Good artwork documentation is just the start. The Ontario Arts Council has some great videos online demonstrating what good documentation looks like and the effects of lighting, clarity, alternate views, etc. (resources) The most critical and difficult aspect of choosing images is remembering that they need to represent your best work AND be the best photographs. This means that if you have a bad photograph of your favourite sculpture (or painting, drawing, installation….) you shouldn’t use it. Sometimes it is incredibly hard to resist doing or even to see when the documentation is not good enough. You know what the artwork looked like and so can see through a flawed image. This is when it is good to have another set of eyes, be it a friend, peer or mentor.
I always recommend writing first and then choosing images. Once you’ve clarified your proposal then you can decide what artwork best demonstrates the development of your ideas. If you mention a past work in your proposal, then you really must show it as one of your images.

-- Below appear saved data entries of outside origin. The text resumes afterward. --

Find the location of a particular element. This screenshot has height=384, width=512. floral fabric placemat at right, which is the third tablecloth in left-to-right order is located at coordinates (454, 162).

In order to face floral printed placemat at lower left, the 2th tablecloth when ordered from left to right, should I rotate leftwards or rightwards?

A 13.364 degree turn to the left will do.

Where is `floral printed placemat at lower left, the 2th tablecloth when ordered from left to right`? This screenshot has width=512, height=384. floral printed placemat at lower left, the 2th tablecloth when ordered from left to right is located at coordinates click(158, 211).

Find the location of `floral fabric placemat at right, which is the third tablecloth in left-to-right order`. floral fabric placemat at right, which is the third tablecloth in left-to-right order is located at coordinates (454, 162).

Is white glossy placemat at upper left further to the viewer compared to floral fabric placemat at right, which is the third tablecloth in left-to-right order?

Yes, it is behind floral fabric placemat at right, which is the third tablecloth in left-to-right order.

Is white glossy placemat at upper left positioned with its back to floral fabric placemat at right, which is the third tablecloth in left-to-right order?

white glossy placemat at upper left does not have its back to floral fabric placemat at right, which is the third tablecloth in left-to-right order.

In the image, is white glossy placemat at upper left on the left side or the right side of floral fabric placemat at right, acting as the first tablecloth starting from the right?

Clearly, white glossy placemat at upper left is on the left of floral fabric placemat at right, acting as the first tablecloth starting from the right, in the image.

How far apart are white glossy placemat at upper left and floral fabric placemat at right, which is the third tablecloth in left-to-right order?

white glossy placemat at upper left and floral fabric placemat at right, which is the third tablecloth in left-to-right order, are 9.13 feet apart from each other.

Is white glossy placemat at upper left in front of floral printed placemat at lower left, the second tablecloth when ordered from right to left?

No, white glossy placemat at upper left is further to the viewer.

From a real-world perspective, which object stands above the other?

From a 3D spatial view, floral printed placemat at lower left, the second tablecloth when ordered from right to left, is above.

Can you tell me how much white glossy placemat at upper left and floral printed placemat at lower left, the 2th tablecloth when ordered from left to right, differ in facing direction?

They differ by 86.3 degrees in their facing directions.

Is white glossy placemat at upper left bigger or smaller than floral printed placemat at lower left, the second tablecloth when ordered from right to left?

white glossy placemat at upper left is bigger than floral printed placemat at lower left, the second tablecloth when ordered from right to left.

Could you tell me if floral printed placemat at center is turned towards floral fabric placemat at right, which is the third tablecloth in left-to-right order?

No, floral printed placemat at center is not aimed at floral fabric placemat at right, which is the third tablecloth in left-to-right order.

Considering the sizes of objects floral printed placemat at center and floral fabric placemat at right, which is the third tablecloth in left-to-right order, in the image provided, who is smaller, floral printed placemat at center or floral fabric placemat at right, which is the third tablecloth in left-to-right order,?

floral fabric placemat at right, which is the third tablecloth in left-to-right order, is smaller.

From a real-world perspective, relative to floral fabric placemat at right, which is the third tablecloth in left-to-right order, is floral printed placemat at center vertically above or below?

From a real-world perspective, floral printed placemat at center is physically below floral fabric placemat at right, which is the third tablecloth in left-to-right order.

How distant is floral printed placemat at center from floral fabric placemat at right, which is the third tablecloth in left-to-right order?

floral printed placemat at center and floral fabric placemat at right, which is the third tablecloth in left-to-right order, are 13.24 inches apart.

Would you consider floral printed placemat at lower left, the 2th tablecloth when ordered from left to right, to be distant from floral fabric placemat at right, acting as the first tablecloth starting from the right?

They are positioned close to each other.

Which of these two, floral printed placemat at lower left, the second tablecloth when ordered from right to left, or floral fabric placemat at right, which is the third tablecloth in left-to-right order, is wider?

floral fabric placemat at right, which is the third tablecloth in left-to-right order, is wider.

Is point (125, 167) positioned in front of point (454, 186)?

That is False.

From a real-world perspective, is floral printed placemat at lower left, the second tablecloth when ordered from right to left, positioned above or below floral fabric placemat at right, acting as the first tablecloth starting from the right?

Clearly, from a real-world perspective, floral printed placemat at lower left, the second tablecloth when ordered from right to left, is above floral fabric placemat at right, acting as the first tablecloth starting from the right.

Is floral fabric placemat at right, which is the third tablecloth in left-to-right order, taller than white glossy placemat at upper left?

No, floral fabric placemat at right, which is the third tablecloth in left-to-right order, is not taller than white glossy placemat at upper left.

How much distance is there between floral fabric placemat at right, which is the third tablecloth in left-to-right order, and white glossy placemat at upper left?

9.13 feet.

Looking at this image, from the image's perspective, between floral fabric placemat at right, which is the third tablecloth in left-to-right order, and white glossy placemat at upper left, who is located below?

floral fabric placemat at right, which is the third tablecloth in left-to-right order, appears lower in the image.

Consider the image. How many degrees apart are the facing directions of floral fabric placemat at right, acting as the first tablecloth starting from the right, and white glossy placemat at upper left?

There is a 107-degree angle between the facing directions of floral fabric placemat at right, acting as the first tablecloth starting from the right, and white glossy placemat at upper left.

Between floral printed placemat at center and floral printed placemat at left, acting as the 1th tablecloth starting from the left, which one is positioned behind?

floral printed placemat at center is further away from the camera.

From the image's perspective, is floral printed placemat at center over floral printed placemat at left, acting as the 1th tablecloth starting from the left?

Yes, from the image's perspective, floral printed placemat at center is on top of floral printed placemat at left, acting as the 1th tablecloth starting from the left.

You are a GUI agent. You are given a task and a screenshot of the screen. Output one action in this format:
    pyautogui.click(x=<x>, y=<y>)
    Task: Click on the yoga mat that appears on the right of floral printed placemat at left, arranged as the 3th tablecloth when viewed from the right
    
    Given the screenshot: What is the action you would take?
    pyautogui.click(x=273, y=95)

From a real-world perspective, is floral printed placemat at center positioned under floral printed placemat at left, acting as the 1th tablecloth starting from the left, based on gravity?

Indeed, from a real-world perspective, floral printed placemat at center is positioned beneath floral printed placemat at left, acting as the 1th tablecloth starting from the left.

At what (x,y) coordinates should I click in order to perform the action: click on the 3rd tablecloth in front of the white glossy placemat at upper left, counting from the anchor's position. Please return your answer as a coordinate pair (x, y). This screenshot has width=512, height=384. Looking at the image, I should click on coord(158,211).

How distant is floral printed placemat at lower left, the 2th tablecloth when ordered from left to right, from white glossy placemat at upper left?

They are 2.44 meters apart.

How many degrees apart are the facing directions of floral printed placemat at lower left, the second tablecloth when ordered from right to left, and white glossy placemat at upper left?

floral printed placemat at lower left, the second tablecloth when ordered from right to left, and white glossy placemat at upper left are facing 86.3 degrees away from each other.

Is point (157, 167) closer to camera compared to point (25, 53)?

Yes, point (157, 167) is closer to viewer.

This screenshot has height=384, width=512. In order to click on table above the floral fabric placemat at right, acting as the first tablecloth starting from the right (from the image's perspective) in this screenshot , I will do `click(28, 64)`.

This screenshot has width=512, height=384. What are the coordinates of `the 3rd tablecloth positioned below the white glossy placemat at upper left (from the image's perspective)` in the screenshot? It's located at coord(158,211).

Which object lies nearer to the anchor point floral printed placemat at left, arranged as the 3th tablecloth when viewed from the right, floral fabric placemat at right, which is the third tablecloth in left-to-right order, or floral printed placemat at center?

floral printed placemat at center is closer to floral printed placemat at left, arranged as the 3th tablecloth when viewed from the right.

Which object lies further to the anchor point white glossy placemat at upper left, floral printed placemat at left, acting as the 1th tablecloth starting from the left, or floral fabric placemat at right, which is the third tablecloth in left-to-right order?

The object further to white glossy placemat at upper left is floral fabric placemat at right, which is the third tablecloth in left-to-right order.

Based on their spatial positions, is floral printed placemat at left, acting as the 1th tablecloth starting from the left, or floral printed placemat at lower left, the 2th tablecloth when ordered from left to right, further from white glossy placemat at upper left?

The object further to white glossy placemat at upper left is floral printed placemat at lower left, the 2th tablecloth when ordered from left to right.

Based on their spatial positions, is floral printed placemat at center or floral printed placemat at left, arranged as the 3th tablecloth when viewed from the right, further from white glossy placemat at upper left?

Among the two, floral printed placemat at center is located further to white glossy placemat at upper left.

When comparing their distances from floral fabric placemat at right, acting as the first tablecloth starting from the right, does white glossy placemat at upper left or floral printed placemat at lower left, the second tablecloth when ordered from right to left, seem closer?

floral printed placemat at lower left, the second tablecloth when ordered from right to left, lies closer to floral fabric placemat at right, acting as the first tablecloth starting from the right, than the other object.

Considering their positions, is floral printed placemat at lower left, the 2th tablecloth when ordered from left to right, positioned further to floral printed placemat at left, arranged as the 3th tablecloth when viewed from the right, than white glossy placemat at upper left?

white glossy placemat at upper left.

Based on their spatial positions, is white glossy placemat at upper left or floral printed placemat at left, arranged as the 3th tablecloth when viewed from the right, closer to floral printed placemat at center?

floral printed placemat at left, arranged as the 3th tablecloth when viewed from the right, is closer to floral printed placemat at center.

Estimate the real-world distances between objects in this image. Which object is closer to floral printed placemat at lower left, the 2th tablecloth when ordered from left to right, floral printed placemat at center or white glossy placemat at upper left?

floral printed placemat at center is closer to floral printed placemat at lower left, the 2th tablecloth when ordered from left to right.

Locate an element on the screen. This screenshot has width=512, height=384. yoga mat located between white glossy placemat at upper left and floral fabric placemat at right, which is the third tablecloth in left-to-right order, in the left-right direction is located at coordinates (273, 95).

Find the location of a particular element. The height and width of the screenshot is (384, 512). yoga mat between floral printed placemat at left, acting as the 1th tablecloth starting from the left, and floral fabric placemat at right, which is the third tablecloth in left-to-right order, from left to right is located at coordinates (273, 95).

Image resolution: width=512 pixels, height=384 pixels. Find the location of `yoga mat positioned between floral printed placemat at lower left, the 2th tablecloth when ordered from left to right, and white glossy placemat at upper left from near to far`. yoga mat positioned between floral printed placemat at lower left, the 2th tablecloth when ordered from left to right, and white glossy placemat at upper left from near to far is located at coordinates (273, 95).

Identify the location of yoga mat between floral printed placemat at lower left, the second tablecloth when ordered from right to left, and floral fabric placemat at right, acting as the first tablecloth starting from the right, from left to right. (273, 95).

My mentees often want help to select and order images. I emphasize that the goal is to create a story about the development of their ideas, technique and process. Unlike your CV, images are always ordered from oldest to newest. Your first image is important to grab the jury’s attention, while the last one is critical as often it is this last image that is left onscreen while jury members discuss your proposal.

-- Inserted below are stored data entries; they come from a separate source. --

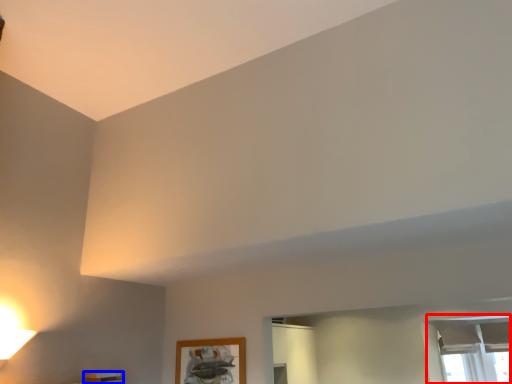
Question: Which object appears closest to the camera in this image, window (highlighted by a red box) or furniture (highlighted by a blue box)?

Choices:
 (A) window
 (B) furniture

Answer: (B)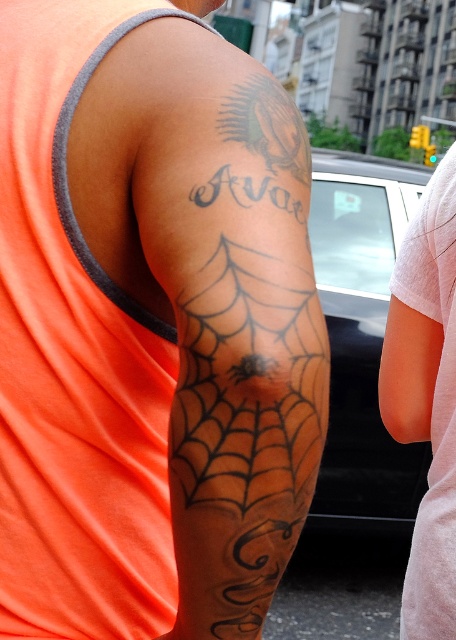
Question: Can you confirm if black ink spiderweb tattoo at upper right is wider than white cotton shirt at right?

Choices:
 (A) no
 (B) yes

Answer: (B)

Question: From the image, what is the correct spatial relationship of black ink spiderweb tattoo at upper right in relation to white cotton shirt at right?

Choices:
 (A) below
 (B) above

Answer: (B)

Question: Can you confirm if black ink spiderweb tattoo at upper right is positioned to the left of white cotton shirt at right?

Choices:
 (A) no
 (B) yes

Answer: (B)

Question: Which object is closer to the camera taking this photo?

Choices:
 (A) white cotton shirt at right
 (B) black ink spiderweb tattoo at upper right

Answer: (B)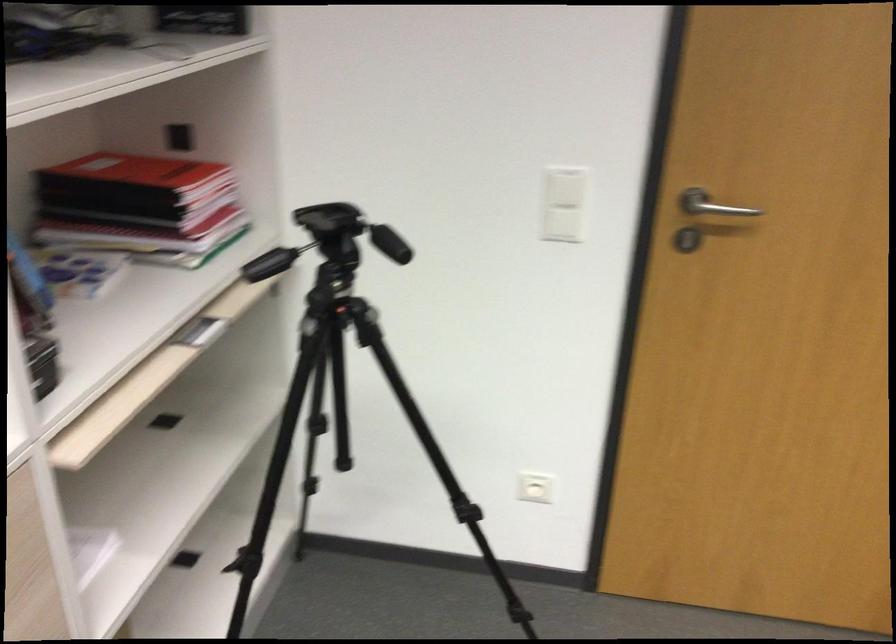
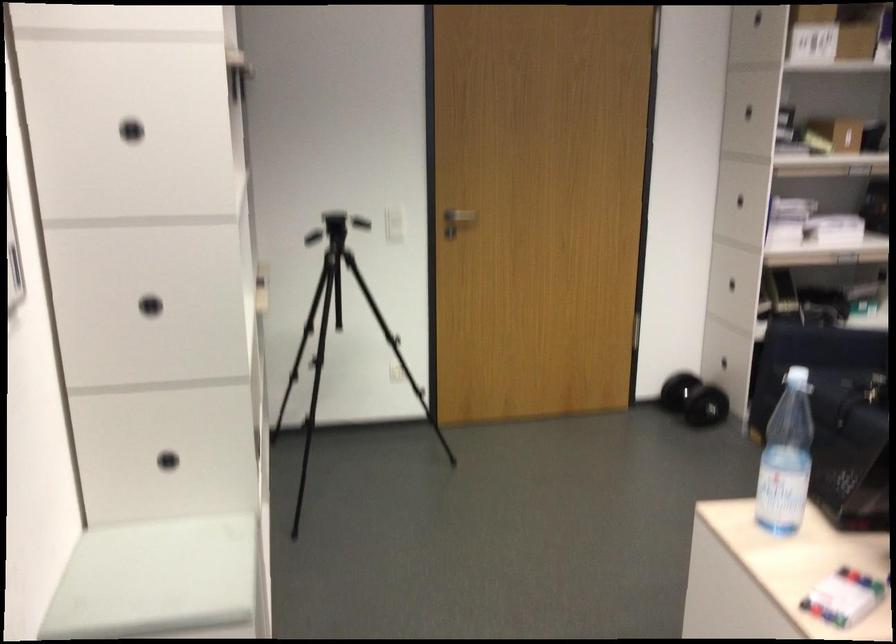
Locate, in the second image, the point that corresponds to (x=616, y=194) in the first image.

(393, 214)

Once you’ve selected the artwork that you feel relates to your written proposal, then you should order them chronologically. It is not uncommon to show up to 3 images of each artwork. As well as a full view this might include installation shots, details, show viewers for scale or to demonstrate how the work is engaged with. Even when the work is 2 dimensional, some details should always be presented. Remember that aspects of the work that are obvious to you are not always self-evident even in good documentation. Frequently artists first show a full view, then supplementary views, but it can be very seductive to occasionally put the detail first and after this, reveal the full work.